* Task item A: Could you echo every line of the transcribed page contents below without changing anything?

Argued March 14, 1960 —
Decided April 11, 1960.
Appeal from Superior Court, Law Division.
Before Judges GOLDMANN, CONFORD and HANEMAN.
Mr. Rolf G. Schudel argued the cause for plaintiff-appellant ( Messrs. Darling and Jobes, attorneys).
Mr. William L. Boyan, Deputy Attorney General, argued the cause for respondent, Department of Civil Service ( Mr. David D. Furman, Attorney General, attorney).
Plaintiff Geraldine Marshall seeks review of a denial by the State Civil Service Department of her claim to permanent status in the employ of Hudson County as a principal clerk stenographer, and of a hearing of her grievance in respect thereof.
Plaintiff was employed by the Hudson County Board of Chosen Freeholders in 1942 as a senior clerk stenographer, permanently assigned to the department of engineering. In 1955, at the request of the board of freeholders, she was temporarily assigned to perform duties in various other county offices, although still carried on the records of the engineering department. While she was engaged on one of these temporary assignments the board of freeholders, on May 18, 1956, adopted a county-wide reclassification plan.

Transcribed page contents:

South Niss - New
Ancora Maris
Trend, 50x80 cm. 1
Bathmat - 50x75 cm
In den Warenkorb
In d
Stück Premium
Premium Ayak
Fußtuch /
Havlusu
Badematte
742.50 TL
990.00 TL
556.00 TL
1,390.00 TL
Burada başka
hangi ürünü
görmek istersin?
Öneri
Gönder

* Task item B: Duplicate the civil service appeal text above word for word, starting at "Appeal from Superior" and ending at "in respect thereof.".

* Your response A:
South Niss - New
Ancora Maris
Trend, 50x80 cm. 1
Bathmat - 50x75 cm
In den Warenkorb
In d
Stück Premium
Premium Ayak
Fußtuch /
Havlusu
Badematte
742.50 TL
990.00 TL
556.00 TL
1,390.00 TL
Burada başka
hangi ürünü
görmek istersin?
Öneri
Gönder

* Your response B:
Appeal from Superior Court, Law Division.
Before Judges GOLDMANN, CONFORD and HANEMAN.
Mr. Rolf G. Schudel argued the cause for plaintiff-appellant ( Messrs. Darling and Jobes, attorneys).
Mr. William L. Boyan, Deputy Attorney General, argued the cause for respondent, Department of Civil Service ( Mr. David D. Furman, Attorney General, attorney).
Plaintiff Geraldine Marshall seeks review of a denial by the State Civil Service Department of her claim to permanent status in the employ of Hudson County as a principal clerk stenographer, and of a hearing of her grievance in respect thereof.